● What is being asked: Only reproduce the lines from the line containing "index mcp: (708, 399)" onward, exactly, through the final line of the data below.

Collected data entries
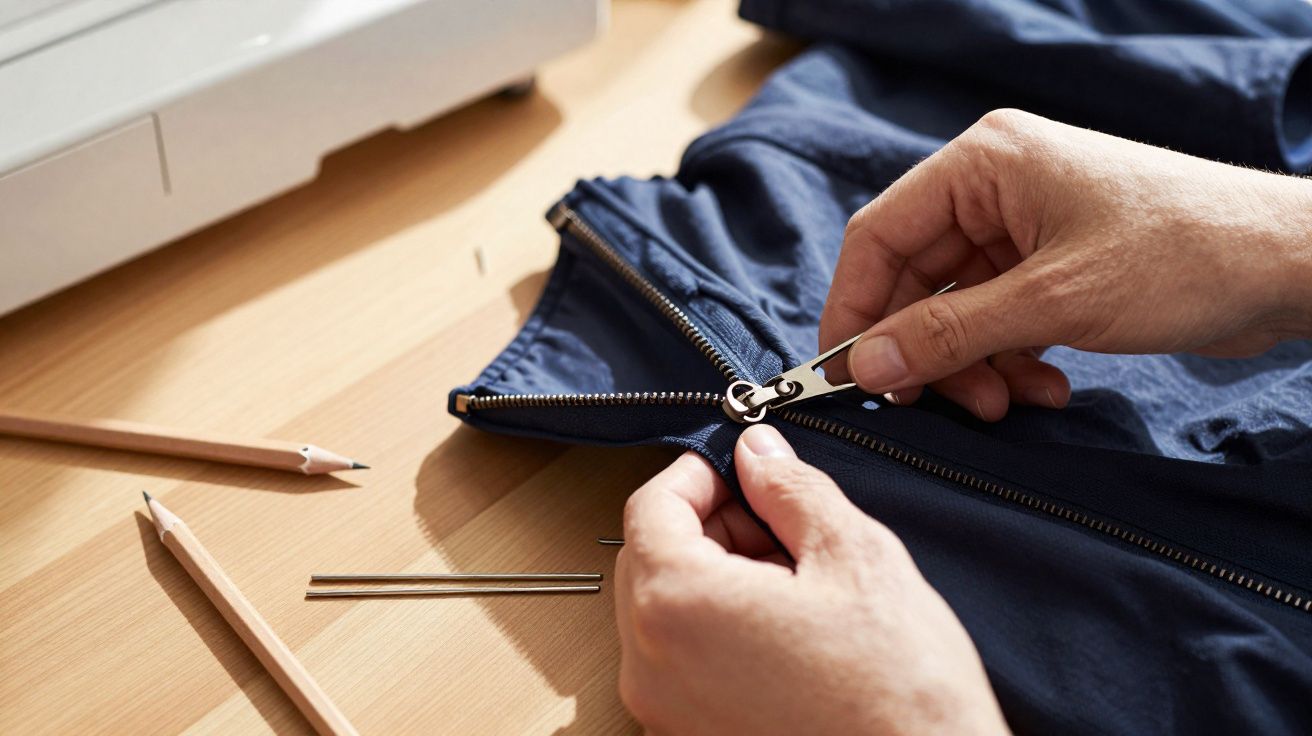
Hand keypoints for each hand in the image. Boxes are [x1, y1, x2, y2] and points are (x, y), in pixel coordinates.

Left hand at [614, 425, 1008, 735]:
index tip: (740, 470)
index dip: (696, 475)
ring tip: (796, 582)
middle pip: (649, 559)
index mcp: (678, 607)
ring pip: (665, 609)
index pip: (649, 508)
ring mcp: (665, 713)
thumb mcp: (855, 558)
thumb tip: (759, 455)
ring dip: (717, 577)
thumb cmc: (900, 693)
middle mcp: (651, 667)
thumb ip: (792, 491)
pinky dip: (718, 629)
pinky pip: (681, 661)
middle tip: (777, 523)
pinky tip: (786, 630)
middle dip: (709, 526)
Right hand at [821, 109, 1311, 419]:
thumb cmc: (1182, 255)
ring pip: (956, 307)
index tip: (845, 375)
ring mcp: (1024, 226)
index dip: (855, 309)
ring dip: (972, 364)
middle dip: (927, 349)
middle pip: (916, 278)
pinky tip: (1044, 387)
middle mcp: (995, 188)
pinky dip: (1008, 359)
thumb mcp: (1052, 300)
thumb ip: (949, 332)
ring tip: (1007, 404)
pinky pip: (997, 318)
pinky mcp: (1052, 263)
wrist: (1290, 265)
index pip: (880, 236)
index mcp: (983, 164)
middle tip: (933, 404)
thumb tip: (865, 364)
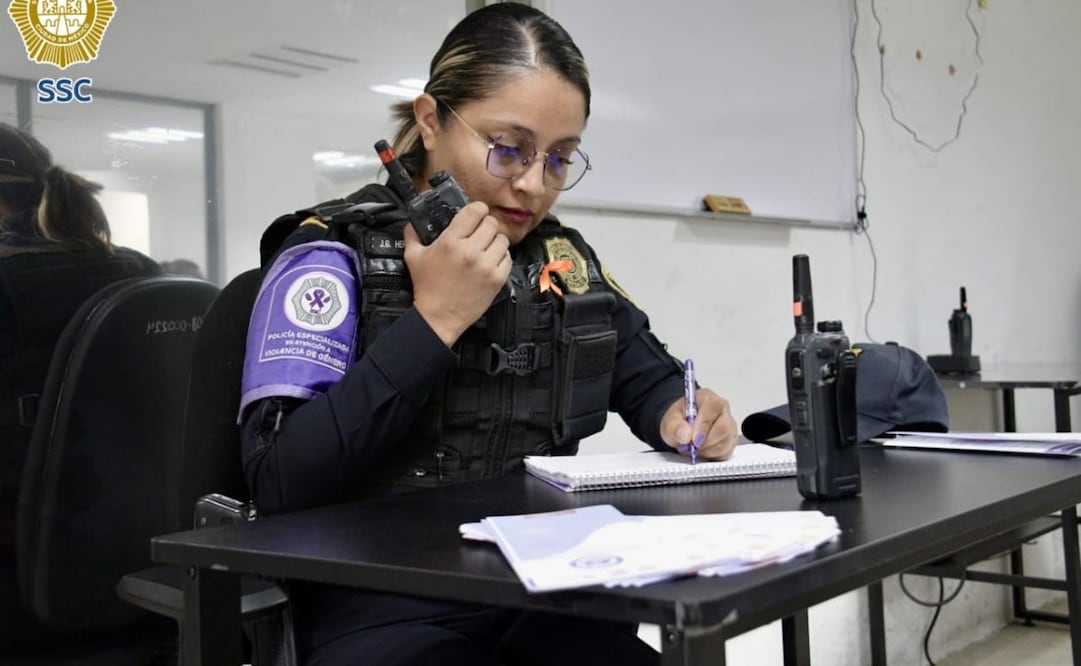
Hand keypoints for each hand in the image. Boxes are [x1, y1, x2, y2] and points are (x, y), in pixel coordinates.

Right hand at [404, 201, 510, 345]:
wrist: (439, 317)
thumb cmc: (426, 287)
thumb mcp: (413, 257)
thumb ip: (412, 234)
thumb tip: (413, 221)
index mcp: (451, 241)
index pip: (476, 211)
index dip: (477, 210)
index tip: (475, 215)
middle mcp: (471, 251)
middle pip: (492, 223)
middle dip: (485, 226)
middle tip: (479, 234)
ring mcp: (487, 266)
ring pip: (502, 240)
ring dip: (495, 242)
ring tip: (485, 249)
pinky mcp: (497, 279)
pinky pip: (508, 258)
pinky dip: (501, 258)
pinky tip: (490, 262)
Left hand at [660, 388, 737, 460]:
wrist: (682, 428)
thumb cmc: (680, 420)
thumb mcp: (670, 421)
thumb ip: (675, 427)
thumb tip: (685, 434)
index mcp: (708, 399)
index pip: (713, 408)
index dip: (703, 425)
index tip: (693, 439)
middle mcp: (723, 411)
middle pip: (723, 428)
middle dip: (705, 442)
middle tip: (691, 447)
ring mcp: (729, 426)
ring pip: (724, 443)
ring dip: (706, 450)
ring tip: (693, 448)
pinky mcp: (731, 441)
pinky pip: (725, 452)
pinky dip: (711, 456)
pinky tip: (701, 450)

● Response to this exercise:
index mcp: (708, 399)
index pip: (713, 408)
index dip: (703, 425)
index tip: (693, 439)
middle mcp: (723, 411)
middle pip: (723, 428)
middle dip: (705, 442)
middle tip: (691, 447)
ring mcp: (729, 426)
ring pip: (724, 443)
ring dip: (706, 450)
ring tip: (693, 448)
pinky mcp: (731, 441)
pinky pip: (725, 452)
pinky dip: (711, 456)
pinky tip: (701, 450)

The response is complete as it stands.